§ PROMPT
When the word "platform" shows up in a line of the data below, copy that whole line.

#### GIVEN RECORDS

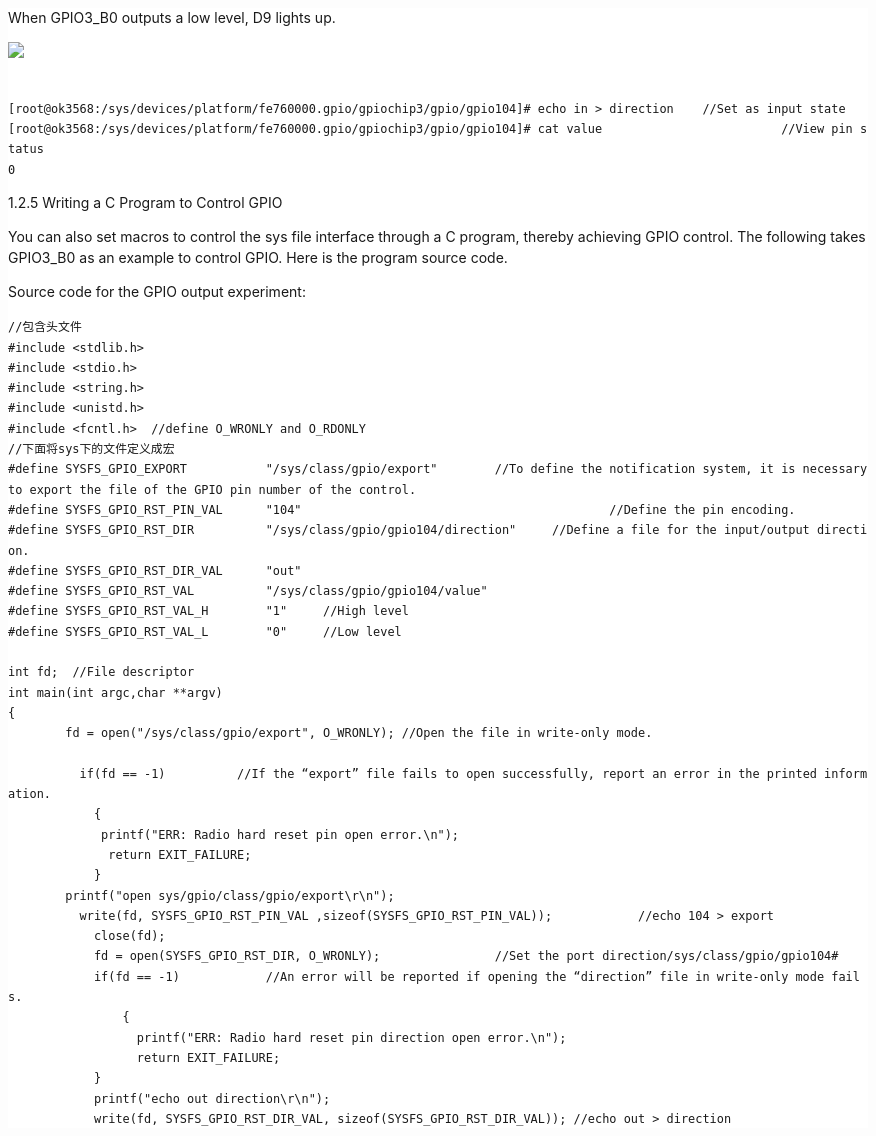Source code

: When GPIO3\_B0 outputs a low level, D9 lights up.

![](https://cdn.nlark.com/yuque/0/2024/png/46863139/1722075173860-8f28969f-995d-4cf4-8d1c-a55675901354.png?x-oss-process=image%2Fwatermark%2Ctype_d3F5LW1pY3JvaGVp%2Csize_22%2Ctext_Rk9STElOWA%3D%3D%2Ccolor_FFFFFF%2Cshadow_50%2Ct_80%2Cg_se%2Cx_10%2Cy_10)

```plain

[root@ok3568:/sys/devices/platform/fe760000.gpio/gpiochip3/gpio/gpio104]# echo in > direction    //Set as input state
[root@ok3568:/sys/devices/platform/fe760000.gpio/gpiochip3/gpio/gpio104]# cat value							//View pin status
0
```

1.2.5 Writing a C Program to Control GPIO

You can also set macros to control the sys file interface through a C program, thereby achieving GPIO control. The following takes GPIO3\_B0 as an example to control GPIO. Here is the program source code.

Source code for the GPIO output experiment:

```plain
//包含头文件
#include <stdlib.h>  
#include <stdio.h>  
#include <string.h>
#include <unistd.h>
#include <fcntl.h>  //define O_WRONLY and O_RDONLY 
//下面将sys下的文件定义成宏
#define SYSFS_GPIO_EXPORT           "/sys/class/gpio/export"		//To define the notification system, it is necessary to export the file of the GPIO pin number of the control.			 
#define SYSFS_GPIO_RST_PIN_VAL      "104"   										//Define the pin encoding.
#define SYSFS_GPIO_RST_DIR          "/sys/class/gpio/gpio104/direction"		//Define a file for the input/output direction.
#define SYSFS_GPIO_RST_DIR_VAL      "out"  
#define SYSFS_GPIO_RST_VAL          "/sys/class/gpio/gpio104/value"
#define SYSFS_GPIO_RST_VAL_H        "1"		//High level
#define SYSFS_GPIO_RST_VAL_L        "0"		//Low level

int fd;  //File descriptor
int main(int argc,char **argv)
{
		fd = open("/sys/class/gpio/export", O_WRONLY); //Open the file in write-only mode.

		  if(fd == -1)			//If the “export” file fails to open successfully, report an error in the printed information.
			{
			 printf("ERR: Radio hard reset pin open error.\n");
			  return EXIT_FAILURE;
			}
		printf("open sys/gpio/class/gpio/export\r\n");
		  write(fd, SYSFS_GPIO_RST_PIN_VAL ,sizeof(SYSFS_GPIO_RST_PIN_VAL)); 			//echo 104 > export 
			close(fd); 				
			fd = open(SYSFS_GPIO_RST_DIR, O_WRONLY);				//Set the port direction/sys/class/gpio/gpio104# 		
			if(fd == -1)			//An error will be reported if opening the “direction” file in write-only mode fails.
				{
				  printf("ERR: Radio hard reset pin direction open error.\n");
				  return EXIT_FAILURE;
			}
			printf("echo out direction\r\n");			
			write(fd, SYSFS_GPIO_RST_DIR_VAL, sizeof(SYSFS_GPIO_RST_DIR_VAL)); //echo out > direction
```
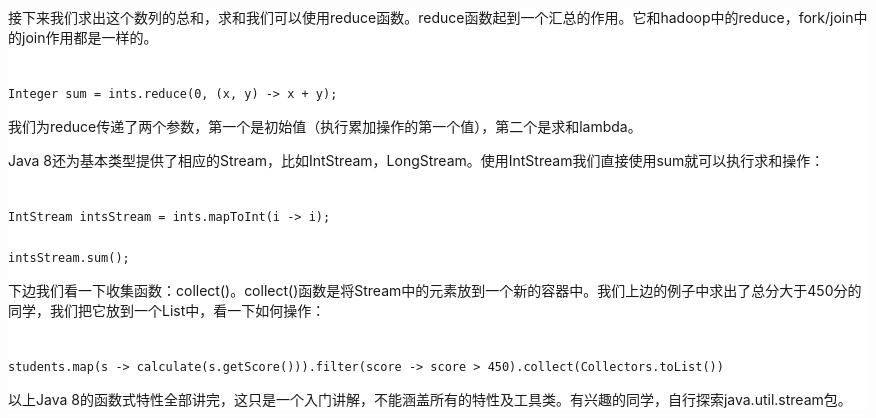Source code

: 接下来我们求出这个数列的总和，求和我们可以使用reduce函数。reduce函数起到一个汇总的作用。它和hadoop中的reduce，fork/join中的join作用都是一样的。

```

Integer sum = ints.reduce(0, (x, y) -> x + y);

```

我们为reduce传递了两个参数，第一个是初始值（执行累加操作的第一个值），第二个是求和lambda。



Java 8还为基本类型提供了相应的Stream，比如IntStream，LongStream。使用IntStream我们直接使用sum就可以执行求和操作：

```

IntStream intsStream = ints.mapToInt(i -> i);

intsStream.sum();

```



下边我们看一下收集函数：collect()。collect()函数是将Stream中的元素放到一个新的容器中。我们上边的例子中求出了总分大于450分的同学，我们把它放到一个List中，看一下如何操作：

```

students.map(s -> calculate(s.getScore())).filter(score -> score > 450).collect(Collectors.toList())

```



以上Java 8的函数式特性全部讲完，这只是一个入门讲解，不能涵盖所有的特性及工具类。有兴趣的同学，自行探索java.util.stream包。
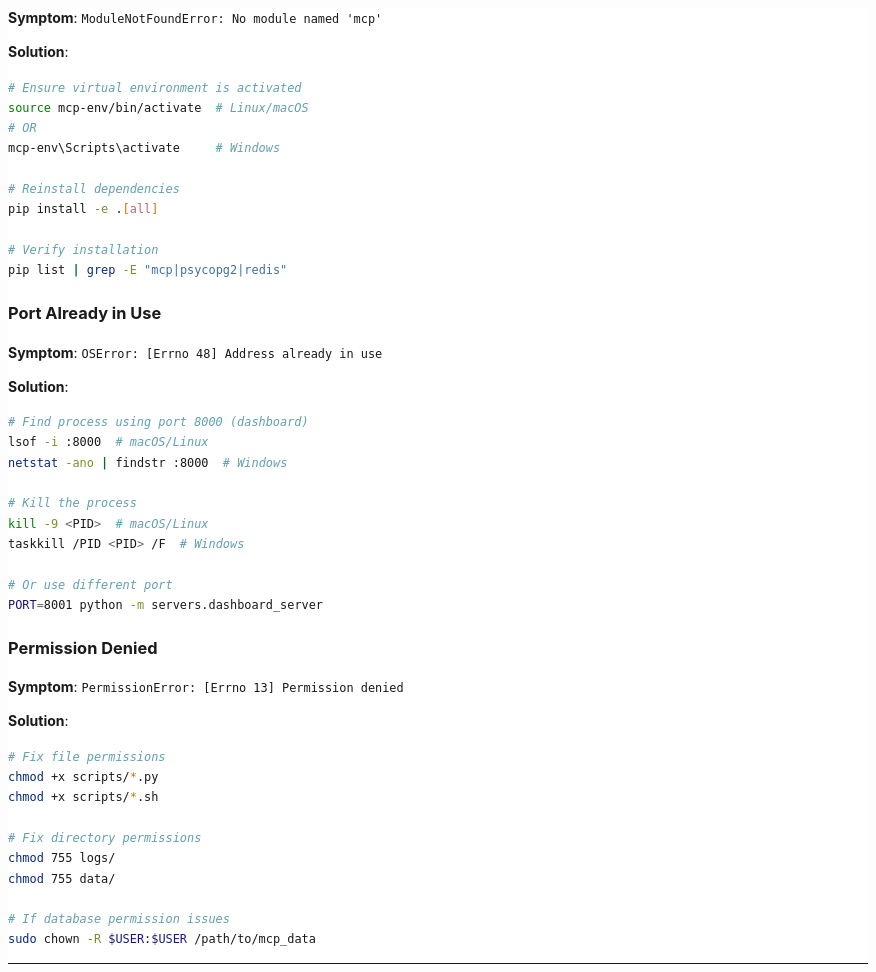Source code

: **Symptom**: `ModuleNotFoundError: No module named 'mcp'`

**Solution**:

```bash
# Ensure virtual environment is activated
source mcp-env/bin/activate  # Linux/macOS
# OR
mcp-env\Scripts\activate     # Windows

# Reinstall dependencies
pip install -e .[all]

# Verify installation
pip list | grep -E "mcp|psycopg2|redis"
```

### Port Already in Use

**Symptom**: `OSError: [Errno 48] Address already in use`

**Solution**:

```bash
# Find process using port 8000 (dashboard)
lsof -i :8000  # macOS/Linux
netstat -ano | findstr :8000  # Windows

# Kill the process
kill -9 <PID>  # macOS/Linux
taskkill /PID <PID> /F  # Windows

# Or use different port
PORT=8001 python -m servers.dashboard_server
```

### Permission Denied

**Symptom**: `PermissionError: [Errno 13] Permission denied`

**Solution**:

```bash
# Fix file permissions
chmod +x scripts/*.py
chmod +x scripts/*.sh

# Fix directory permissions
chmod 755 logs/
chmod 755 data/

# If database permission issues
sudo chown -R $USER:$USER /path/to/mcp_data
```

---

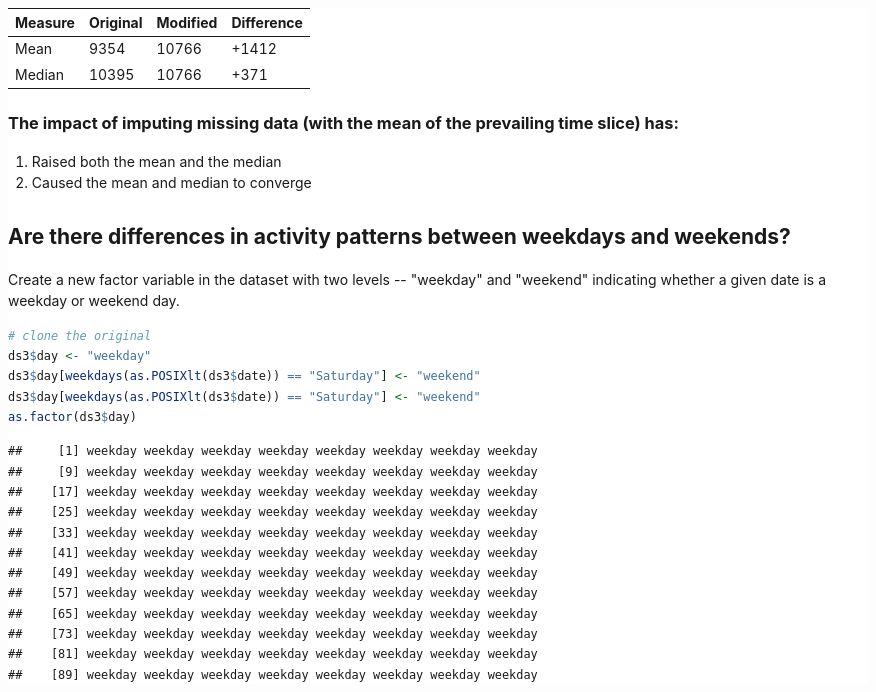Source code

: | Measure | Original | Modified | Difference |
|---------|----------|----------|------------|
| Mean    | 9354     | 10766    | +1412      |
| Median  | 10395    | 10766    | +371       |

### The impact of imputing missing data (with the mean of the prevailing time slice) has:

1.  Raised both the mean and the median
2.  Caused the mean and median to converge

Are there differences in activity patterns between weekdays and weekends?
-------------------------------------------------------------------------

Create a new factor variable in the dataset with two levels -- "weekday" and "weekend" indicating whether a given date is a weekday or weekend day.

``` r
# clone the original
ds3$day <- "weekday"
ds3$day[weekdays(as.POSIXlt(ds3$date)) == "Saturday"] <- "weekend"
ds3$day[weekdays(as.POSIXlt(ds3$date)) == "Saturday"] <- "weekend"
as.factor(ds3$day)
```

    ##     [1] weekday weekday weekday weekday weekday weekday weekday weekday
    ##     [9] weekday weekday weekday weekday weekday weekday weekday weekday
    ##    [17] weekday weekday weekday weekday weekday weekday weekday weekday
    ##    [25] weekday weekday weekday weekday weekday weekday weekday weekday
    ##    [33] weekday weekday weekday weekday weekday weekday weekday weekday
    ##    [41] weekday weekday weekday weekday weekday weekday weekday weekday
    ##    [49] weekday weekday weekday weekday weekday weekday weekday weekday
    ##    [57] weekday weekday weekday weekday weekday weekday weekday weekday
    ##    [65] weekday weekday weekday weekday weekday weekday weekday weekday
    ##    [73] weekday weekday weekday weekday weekday weekday weekday weekday
    ##    [81] weekday weekday weekday weekday weekday weekday weekday weekday
    ##    [89] weekday weekday weekday weekday weekday weekday weekday weekday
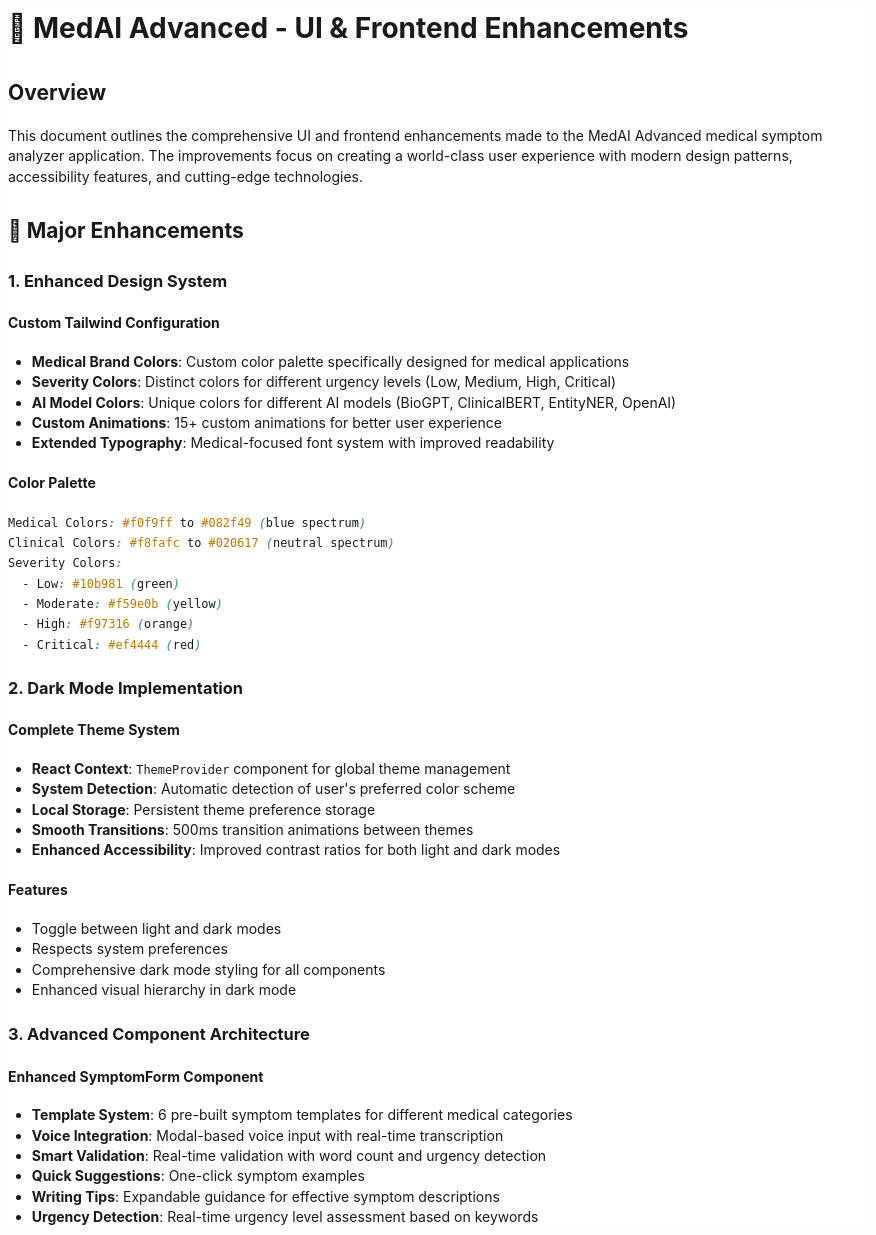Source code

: # 🎨 MedAI Advanced - UI & Frontend Enhancements

## Overview

This document outlines the comprehensive UI and frontend enhancements made to the MedAI Advanced medical symptom analyzer application. The improvements focus on creating a world-class user experience with modern design patterns, accessibility features, and cutting-edge technologies.

## 🚀 Major Enhancements

### 1. **Enhanced Design System**

#### **Custom Tailwind Configuration**
- **Medical Brand Colors**: Custom color palette specifically designed for medical applications
- **Severity Colors**: Distinct colors for different urgency levels (Low, Medium, High, Critical)
- **AI Model Colors**: Unique colors for different AI models (BioGPT, ClinicalBERT, EntityNER, OpenAI)
- **Custom Animations**: 15+ custom animations for better user experience
- **Extended Typography**: Medical-focused font system with improved readability

#### **Color Palette**
```css
Medical Colors: #f0f9ff to #082f49 (blue spectrum)
Clinical Colors: #f8fafc to #020617 (neutral spectrum)
Severity Colors: 
  - Low: #10b981 (green)
  - Moderate: #f59e0b (yellow)
  - High: #f97316 (orange)
  - Critical: #ef4444 (red)
```

### 2. **Dark Mode Implementation**

#### **Complete Theme System**
- **React Context**: `ThemeProvider` component for global theme management
- **System Detection**: Automatic detection of user's preferred color scheme
- **Local Storage**: Persistent theme preference storage
- **Smooth Transitions**: 500ms transition animations between themes
- **Enhanced Accessibility**: Improved contrast ratios for both light and dark modes

#### **Features**
- Toggle between light and dark modes
- Respects system preferences
- Comprehensive dark mode styling for all components
- Enhanced visual hierarchy in dark mode

### 3. **Advanced Component Architecture**

#### **Enhanced SymptomForm Component**
- **Template System**: 6 pre-built symptom templates for different medical categories
- **Voice Integration**: Modal-based voice input with real-time transcription
- **Smart Validation**: Real-time validation with word count and urgency detection
- **Quick Suggestions**: One-click symptom examples
- **Writing Tips**: Expandable guidance for effective symptom descriptions
- **Urgency Detection**: Real-time urgency level assessment based on keywords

########

§ SOLUTION FOR THIS PROBLEM
[root@ok3568:/sys/devices/platform/fe760000.gpio/gpiochip3/gpio/gpio104]# echo in > direction    //Set as input state
[root@ok3568:/sys/devices/platform/fe760000.gpio/gpiochip3/gpio/gpio104]# cat value							//View pin status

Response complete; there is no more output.